My most immediate concern is your presentation of CG and the reality the rest of the student body regularly encounters. In the fifth paragraph, you write, “It is the right of any member of the student body to voice concerns about CG practices.” Inherent to any functioning democracy — national, state, local and even collegiate — there is a standing belief that voices will be heard and addressed. Unspoken in this, however, is the recognition that although the onus is on the government entity to hear those voiced concerns, it is also the government’s function to ensure that healthy and vocal discussion be fostered and encouraged, even at the risk of disagreement, woe and — god forbid — embarrassment to the individuals at the head of the government body.
This is far from the case in the events surrounding the referendum. Not only has conversation not been encouraged, it could even be argued that the current CG cabinet has worked with unusual effort to suppress dissension amongst its constituency by rallying its supporters and publicly decrying the actions of an individual that happened to have enough gall to call into question recent events. I wonder, for instance, why, between the two opinions you wrote last week, friends and supporters chose to share the one that shamed the use of the referendum tool (and implicitly the person who initiated the measure) rather than the one that explained the benefits of the SOAC restructuring measure? Was the student body, who could have benefited from an explanation, not tasked to vote on that very measure? While I may not know the exact reasoning you and your friends reached to make that choice, my instinct tells me that it was deliberate, targeted and driven by spite. This is, as is much of this drama, representative of a larger, more pressing issue facing the College now. We cannot have this pattern of behavior from a government body whose sole stated purpose is to make the College a better place.

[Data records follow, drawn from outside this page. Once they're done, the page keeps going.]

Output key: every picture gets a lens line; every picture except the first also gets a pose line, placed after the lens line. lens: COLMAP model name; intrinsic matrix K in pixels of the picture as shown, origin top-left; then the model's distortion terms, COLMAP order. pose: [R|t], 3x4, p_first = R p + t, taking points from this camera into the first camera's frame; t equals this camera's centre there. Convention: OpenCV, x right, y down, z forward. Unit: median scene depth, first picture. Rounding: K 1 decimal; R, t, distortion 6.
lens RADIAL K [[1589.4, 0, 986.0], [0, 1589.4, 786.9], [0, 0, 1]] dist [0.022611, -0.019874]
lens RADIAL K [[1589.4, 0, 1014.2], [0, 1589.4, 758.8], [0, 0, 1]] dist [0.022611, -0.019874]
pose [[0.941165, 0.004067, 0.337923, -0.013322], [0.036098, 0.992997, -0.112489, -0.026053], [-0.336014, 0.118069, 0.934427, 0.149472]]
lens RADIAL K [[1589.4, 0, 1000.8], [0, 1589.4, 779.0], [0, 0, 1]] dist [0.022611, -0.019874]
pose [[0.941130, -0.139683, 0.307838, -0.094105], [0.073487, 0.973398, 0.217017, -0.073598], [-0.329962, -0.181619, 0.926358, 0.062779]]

To reiterate, the referendum was a courageous action that allowed the student body to inspect their leadership with greater scrutiny. Your writing exemplifies the very consternation that compelled me to pen this letter. Just as you spoke of the right of students to voice concerns, merely three paragraphs after you write of the incomprehensibility of encouraging more student participation and access to the abstruse CG rules and processes. It is bemusing at best and irresponsible at worst to posit these two capricious statements as truth in the same piece of writing. Which, then, is it? Are we to participate, or is participation not to be expected of us? The burden remains on CG to guide students in a manner of democratic participation that is fair and equitable. The referendum is not as you say “a wanton disregard for constitutional ethics,” it is a proper and fair use of a vague constitutional stipulation designed to encourage the very conversations your cabinet is seeking to diminish. This is wrong.

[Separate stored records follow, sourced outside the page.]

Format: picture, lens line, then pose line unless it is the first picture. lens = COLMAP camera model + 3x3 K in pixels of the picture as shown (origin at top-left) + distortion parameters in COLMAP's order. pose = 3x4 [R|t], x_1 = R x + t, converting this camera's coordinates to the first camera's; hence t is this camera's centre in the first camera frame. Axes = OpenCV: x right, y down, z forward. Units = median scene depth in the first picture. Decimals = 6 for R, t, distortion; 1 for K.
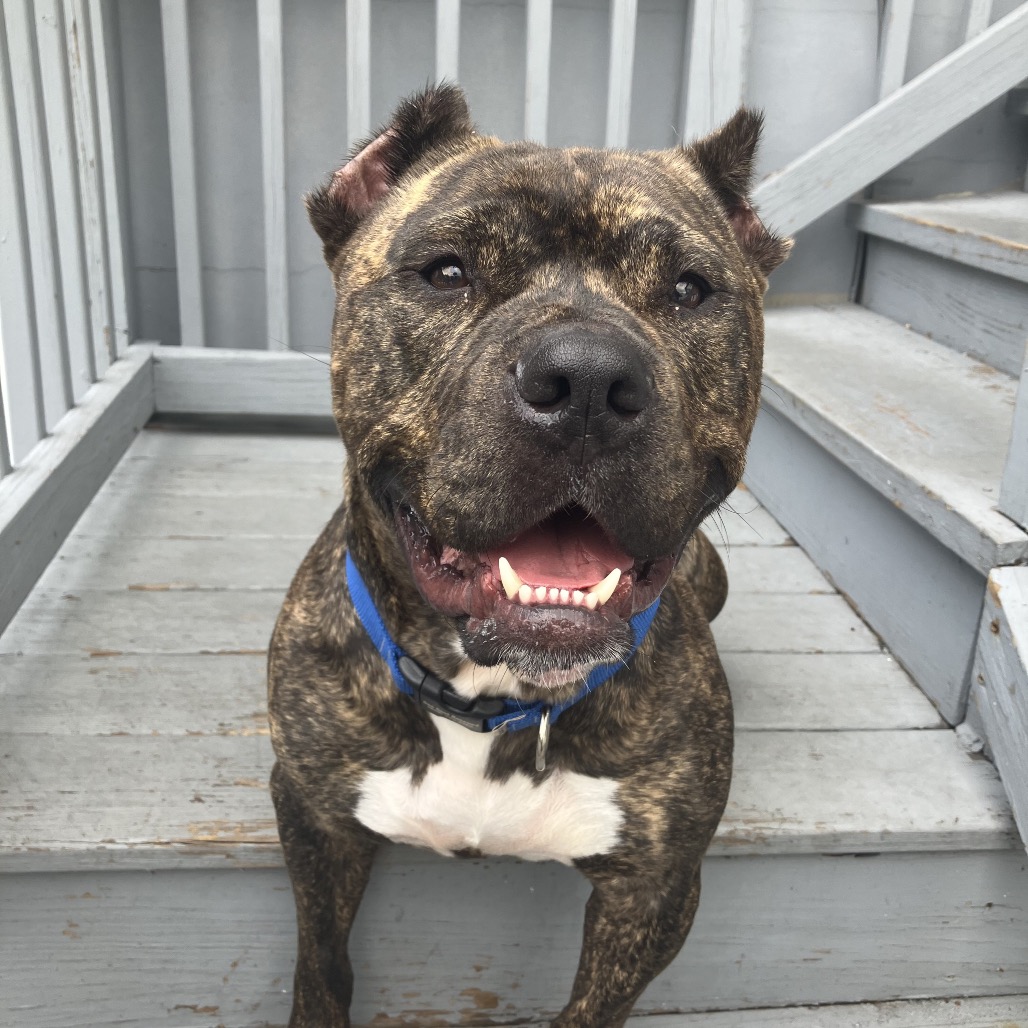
lens RADIAL K [[1104.4, 0, 511.6], [0, 1104.4, 496.0], [0, 0, 1]] dist [-0.001530, 0.016181]
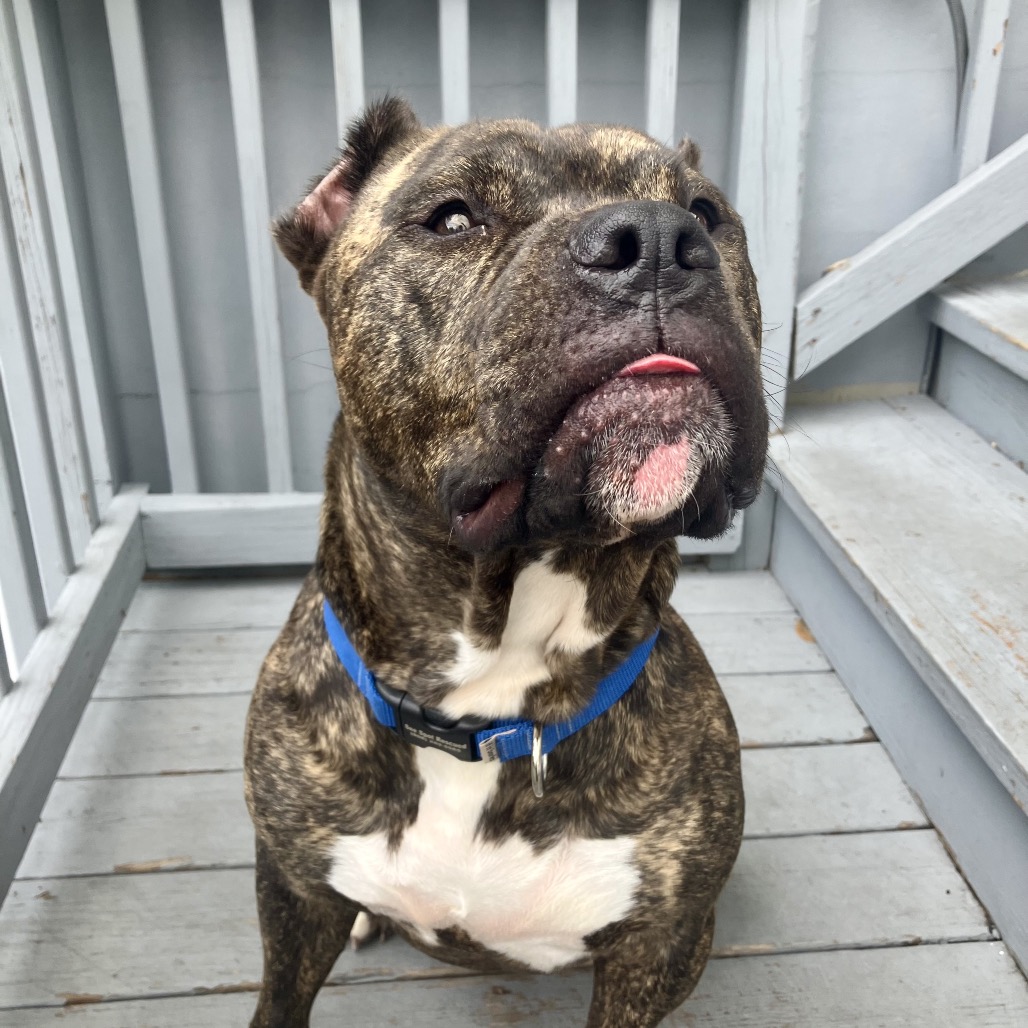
lens RADIAL K [[1104.4, 0, 511.6], [0, 1104.4, 496.0], [0, 0, 1]] dist [-0.001530, 0.016181]
pose [[0.999170, -0.031280, -0.026086, -0.001459], [0.033124, 0.996744, 0.073520, -0.218596], [0.023701, -0.074323, 0.996953, 0.133042]]
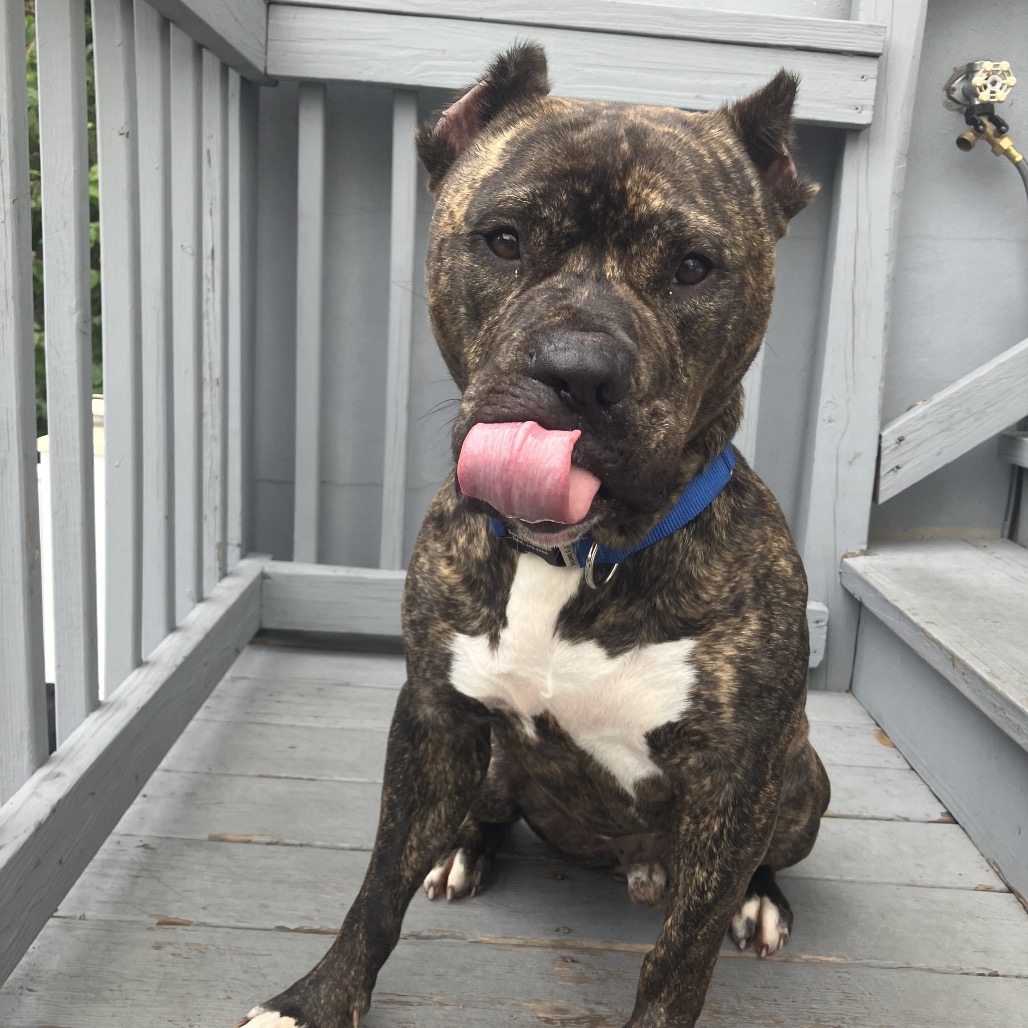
lens RADIAL K [[1102.4, 0, 514.0], [0, 1102.4, 514.0], [0, 0, 1]] dist [-0.000149, 0.013462]
pose [[0.994163, 0.034566, -0.102201, -0.008385], [-0.049744, 0.987446, -0.149918, -0.047647], [0.095736, 0.154127, 0.983402, 0.066247]]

I implore you and the rest of the CG cabinet, and especially the incoming body, to self-examine and set fair standards of participation and discussion. I, and surely the majority of the student body, do not want to stand in opposition or hold any more distrust of CG, but to undoing these preconceived notions begins with your outward demonstration of change, reflection and above all, apology. Our campus will benefit from a concerted, collective effort to dismantle inequality, discrimination and exploitation that we experience on a daily basis at Wellesley. We cannot do this if the CG cabinet is Janus-faced and petty. Take the lesson of this referendum not as a victory but as a message that you, CG cabinet, must be better.